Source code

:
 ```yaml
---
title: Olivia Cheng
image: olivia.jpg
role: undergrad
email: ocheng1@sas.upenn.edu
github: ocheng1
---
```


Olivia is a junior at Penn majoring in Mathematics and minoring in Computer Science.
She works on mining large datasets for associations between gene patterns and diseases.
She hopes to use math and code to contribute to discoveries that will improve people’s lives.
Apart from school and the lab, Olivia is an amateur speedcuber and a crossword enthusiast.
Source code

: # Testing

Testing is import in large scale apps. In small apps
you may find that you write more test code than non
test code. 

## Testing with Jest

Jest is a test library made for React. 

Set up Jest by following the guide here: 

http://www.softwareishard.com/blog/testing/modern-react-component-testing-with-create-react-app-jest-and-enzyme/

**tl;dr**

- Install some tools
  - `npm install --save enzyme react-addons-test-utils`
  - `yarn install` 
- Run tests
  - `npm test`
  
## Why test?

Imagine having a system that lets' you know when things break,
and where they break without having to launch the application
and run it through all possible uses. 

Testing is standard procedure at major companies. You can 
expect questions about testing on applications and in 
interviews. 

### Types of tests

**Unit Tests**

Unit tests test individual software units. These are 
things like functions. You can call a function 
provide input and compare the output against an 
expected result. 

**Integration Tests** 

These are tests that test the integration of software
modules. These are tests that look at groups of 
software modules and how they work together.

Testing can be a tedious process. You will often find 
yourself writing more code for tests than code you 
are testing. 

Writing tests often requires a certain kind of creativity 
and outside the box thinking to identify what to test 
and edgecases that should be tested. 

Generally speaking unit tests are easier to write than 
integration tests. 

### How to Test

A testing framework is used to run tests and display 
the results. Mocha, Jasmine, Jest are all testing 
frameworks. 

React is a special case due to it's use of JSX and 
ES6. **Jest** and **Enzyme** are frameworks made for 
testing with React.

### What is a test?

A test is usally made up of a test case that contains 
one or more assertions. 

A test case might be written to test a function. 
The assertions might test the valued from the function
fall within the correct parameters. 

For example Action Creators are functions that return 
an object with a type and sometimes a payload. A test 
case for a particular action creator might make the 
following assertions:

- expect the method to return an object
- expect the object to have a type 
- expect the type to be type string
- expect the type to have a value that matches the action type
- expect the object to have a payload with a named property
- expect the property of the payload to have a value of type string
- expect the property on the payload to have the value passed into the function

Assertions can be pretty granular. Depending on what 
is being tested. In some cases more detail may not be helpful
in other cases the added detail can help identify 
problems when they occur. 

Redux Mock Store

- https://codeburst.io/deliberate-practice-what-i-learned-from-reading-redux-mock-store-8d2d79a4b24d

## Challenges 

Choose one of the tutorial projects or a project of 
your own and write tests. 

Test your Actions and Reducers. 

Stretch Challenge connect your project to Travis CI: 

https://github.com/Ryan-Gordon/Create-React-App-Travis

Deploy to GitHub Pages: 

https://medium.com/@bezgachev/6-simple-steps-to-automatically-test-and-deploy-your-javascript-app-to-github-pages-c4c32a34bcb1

◇ ◇ ◇ ◇ ◇ ◇ ◇

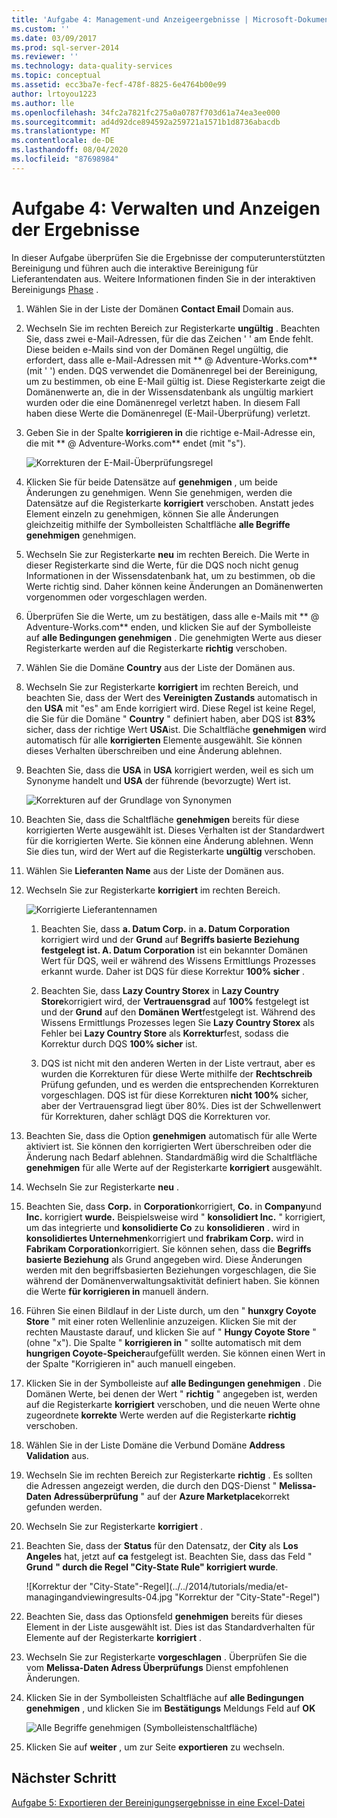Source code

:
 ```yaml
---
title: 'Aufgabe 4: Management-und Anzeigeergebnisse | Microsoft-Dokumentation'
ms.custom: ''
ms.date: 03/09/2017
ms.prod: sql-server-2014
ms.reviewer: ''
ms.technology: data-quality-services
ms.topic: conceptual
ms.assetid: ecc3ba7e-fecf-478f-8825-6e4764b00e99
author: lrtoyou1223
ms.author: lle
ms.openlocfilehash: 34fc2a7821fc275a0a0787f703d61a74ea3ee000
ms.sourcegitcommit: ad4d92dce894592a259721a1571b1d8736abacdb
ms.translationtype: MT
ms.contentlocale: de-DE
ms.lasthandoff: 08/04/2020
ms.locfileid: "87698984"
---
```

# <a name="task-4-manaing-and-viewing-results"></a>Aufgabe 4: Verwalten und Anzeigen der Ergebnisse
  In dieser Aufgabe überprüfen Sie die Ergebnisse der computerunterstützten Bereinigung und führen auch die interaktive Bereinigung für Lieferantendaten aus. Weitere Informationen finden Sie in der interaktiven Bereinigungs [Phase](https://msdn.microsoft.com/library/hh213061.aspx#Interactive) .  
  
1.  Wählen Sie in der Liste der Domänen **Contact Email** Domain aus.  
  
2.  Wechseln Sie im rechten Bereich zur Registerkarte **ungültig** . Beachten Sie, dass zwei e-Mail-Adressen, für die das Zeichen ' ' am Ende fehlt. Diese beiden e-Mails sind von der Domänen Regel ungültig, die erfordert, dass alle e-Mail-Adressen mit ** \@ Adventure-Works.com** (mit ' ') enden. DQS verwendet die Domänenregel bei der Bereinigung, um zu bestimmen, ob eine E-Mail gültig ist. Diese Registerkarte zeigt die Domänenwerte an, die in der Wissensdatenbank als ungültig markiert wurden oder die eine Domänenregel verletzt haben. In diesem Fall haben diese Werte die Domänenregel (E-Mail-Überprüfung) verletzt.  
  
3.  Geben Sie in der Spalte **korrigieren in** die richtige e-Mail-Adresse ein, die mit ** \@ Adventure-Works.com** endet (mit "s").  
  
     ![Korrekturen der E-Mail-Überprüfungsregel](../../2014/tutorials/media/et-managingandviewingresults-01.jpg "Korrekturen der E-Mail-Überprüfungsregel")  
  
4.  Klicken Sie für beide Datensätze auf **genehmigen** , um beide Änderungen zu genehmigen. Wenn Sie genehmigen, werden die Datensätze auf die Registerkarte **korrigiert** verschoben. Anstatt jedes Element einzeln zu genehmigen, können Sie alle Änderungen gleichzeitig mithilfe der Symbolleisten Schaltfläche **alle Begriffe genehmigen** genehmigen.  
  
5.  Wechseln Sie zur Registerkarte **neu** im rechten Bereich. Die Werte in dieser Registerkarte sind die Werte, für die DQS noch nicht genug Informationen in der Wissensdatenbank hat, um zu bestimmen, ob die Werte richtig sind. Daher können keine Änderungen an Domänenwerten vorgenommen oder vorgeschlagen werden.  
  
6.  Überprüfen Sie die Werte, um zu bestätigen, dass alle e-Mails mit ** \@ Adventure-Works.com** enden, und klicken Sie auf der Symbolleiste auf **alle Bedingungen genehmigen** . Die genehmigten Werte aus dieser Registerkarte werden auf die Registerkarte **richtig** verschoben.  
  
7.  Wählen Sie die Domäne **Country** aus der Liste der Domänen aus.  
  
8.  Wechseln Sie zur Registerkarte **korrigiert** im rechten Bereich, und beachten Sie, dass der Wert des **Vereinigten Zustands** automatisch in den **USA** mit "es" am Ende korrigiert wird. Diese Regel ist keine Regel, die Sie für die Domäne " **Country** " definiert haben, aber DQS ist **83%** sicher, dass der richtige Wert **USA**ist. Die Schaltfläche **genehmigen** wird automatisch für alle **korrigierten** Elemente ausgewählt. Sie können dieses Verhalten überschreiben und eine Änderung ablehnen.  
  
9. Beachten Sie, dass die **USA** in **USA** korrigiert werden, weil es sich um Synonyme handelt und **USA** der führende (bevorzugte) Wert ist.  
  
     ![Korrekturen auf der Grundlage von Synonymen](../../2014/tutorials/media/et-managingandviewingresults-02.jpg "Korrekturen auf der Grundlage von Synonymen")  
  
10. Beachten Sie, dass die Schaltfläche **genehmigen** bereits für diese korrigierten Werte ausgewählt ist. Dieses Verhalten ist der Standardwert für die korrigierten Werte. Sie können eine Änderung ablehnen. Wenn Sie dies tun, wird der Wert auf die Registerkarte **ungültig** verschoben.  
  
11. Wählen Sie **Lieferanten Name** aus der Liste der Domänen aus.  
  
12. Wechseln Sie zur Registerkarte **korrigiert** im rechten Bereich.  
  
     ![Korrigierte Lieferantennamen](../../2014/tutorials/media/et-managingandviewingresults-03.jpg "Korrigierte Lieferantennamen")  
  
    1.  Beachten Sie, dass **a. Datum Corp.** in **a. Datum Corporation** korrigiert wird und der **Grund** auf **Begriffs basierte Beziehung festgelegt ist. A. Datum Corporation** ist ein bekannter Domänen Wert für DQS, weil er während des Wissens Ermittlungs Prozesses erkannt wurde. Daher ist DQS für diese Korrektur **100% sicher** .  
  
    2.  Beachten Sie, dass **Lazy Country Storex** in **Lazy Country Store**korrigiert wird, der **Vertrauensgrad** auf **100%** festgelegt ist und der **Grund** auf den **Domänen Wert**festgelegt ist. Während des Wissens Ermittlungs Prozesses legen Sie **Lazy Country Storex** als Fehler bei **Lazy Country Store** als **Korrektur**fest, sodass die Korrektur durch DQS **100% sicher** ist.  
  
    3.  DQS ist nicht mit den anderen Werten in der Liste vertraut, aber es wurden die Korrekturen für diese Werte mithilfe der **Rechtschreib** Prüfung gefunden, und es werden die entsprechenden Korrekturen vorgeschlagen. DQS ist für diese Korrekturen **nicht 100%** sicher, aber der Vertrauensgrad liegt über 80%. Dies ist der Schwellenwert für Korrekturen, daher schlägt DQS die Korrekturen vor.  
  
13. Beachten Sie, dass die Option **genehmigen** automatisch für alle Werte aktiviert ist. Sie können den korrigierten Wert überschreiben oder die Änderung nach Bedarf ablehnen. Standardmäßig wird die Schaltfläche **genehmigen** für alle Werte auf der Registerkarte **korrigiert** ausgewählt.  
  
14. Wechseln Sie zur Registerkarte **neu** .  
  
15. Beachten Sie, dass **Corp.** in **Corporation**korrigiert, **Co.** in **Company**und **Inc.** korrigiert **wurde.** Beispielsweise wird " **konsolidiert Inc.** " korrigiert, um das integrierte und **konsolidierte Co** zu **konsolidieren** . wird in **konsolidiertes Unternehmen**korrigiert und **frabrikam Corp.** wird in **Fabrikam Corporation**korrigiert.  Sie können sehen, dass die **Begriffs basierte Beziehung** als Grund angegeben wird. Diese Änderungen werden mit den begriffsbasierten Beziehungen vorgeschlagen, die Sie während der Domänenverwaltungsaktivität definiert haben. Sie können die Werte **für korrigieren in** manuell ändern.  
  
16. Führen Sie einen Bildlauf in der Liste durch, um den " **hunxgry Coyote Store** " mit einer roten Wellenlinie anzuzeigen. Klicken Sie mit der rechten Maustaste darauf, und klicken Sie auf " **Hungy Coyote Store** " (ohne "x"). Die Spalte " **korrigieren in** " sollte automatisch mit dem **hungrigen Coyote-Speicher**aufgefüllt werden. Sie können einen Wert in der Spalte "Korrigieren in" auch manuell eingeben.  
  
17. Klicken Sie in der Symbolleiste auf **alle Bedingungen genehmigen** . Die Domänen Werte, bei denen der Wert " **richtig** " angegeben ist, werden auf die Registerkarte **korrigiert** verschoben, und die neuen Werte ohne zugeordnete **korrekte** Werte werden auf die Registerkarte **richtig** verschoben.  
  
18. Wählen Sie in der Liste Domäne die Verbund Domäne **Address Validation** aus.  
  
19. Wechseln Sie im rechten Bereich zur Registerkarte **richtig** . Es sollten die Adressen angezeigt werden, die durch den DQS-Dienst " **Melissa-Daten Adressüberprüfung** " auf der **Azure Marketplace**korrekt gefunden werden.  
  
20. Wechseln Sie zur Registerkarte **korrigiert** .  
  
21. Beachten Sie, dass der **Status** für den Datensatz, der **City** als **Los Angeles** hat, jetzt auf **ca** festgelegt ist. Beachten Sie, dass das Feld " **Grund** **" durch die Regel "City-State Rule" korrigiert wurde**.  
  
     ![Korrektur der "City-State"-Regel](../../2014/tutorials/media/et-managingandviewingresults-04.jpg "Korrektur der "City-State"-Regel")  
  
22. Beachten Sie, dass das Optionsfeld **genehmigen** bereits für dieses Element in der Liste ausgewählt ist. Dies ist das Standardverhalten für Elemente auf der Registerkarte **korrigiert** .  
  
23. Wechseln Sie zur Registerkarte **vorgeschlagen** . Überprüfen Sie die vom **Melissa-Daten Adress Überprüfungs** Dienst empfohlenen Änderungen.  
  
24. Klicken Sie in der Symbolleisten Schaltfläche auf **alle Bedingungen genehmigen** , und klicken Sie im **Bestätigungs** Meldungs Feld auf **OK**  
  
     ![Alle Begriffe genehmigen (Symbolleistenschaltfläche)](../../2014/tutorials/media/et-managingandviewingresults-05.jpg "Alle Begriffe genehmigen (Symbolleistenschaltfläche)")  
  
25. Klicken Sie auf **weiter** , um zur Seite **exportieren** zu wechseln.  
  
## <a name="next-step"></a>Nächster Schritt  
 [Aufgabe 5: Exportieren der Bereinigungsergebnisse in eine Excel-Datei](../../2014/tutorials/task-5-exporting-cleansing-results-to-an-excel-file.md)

◇ ◇ ◇ ◇ ◇ ◇ ◇

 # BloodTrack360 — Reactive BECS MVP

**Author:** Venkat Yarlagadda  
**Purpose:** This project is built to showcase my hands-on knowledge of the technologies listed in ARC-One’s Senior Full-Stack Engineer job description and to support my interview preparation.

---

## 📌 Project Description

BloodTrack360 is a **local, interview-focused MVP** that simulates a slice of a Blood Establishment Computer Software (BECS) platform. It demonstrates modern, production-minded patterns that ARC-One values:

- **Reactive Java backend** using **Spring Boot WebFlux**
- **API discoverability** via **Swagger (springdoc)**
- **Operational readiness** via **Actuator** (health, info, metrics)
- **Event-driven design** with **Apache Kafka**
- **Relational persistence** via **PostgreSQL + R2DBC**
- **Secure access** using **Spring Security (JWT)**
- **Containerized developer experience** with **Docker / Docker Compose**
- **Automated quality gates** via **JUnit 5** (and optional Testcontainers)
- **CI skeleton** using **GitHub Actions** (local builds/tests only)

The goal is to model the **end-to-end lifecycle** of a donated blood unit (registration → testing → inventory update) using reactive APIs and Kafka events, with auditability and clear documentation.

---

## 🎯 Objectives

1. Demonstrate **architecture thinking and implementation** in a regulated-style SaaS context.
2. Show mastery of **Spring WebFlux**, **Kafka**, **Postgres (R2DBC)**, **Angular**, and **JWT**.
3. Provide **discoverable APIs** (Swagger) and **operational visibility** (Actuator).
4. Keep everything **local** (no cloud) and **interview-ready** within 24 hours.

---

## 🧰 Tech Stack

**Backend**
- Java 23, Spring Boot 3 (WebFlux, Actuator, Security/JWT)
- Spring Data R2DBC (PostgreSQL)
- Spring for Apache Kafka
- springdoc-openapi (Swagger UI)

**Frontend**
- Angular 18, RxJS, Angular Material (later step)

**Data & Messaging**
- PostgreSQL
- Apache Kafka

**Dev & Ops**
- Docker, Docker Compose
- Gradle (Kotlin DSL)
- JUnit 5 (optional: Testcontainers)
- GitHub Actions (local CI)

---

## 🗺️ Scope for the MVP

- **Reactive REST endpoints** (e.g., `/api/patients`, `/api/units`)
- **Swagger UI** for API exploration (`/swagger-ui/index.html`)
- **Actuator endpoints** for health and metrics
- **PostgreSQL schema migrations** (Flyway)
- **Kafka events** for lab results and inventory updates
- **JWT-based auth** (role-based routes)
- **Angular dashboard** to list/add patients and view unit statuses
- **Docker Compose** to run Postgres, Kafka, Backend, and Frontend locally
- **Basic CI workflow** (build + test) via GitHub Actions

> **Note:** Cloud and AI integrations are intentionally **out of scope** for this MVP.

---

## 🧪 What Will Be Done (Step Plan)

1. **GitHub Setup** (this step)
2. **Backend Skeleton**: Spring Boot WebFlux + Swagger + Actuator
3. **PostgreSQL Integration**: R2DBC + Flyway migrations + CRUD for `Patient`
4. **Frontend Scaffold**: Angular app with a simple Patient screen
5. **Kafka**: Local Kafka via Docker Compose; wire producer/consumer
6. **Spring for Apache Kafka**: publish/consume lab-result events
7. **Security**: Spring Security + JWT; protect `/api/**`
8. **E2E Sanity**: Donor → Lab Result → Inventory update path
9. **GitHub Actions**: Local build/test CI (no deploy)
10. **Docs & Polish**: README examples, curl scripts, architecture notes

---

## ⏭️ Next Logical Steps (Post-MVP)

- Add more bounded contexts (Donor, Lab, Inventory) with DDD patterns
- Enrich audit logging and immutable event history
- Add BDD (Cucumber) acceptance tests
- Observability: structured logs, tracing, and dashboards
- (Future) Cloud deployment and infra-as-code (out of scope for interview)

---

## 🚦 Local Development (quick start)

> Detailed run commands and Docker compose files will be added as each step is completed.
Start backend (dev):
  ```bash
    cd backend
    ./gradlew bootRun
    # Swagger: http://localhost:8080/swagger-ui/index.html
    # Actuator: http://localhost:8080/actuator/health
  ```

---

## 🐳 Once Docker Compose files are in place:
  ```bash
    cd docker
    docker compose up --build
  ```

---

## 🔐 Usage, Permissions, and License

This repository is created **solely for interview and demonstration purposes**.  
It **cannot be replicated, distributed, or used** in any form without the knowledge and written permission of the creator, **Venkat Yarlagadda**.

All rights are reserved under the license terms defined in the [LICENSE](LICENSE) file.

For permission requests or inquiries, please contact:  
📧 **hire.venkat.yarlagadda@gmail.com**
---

◇ ◇ ◇ ◇ ◇ ◇ ◇

Problem description:
When a line contains the string "might", copy it from the records.

Task result:
A test case might be written to test a function. 
The assertions might test the valued from the function
case for a particular action creator might make the 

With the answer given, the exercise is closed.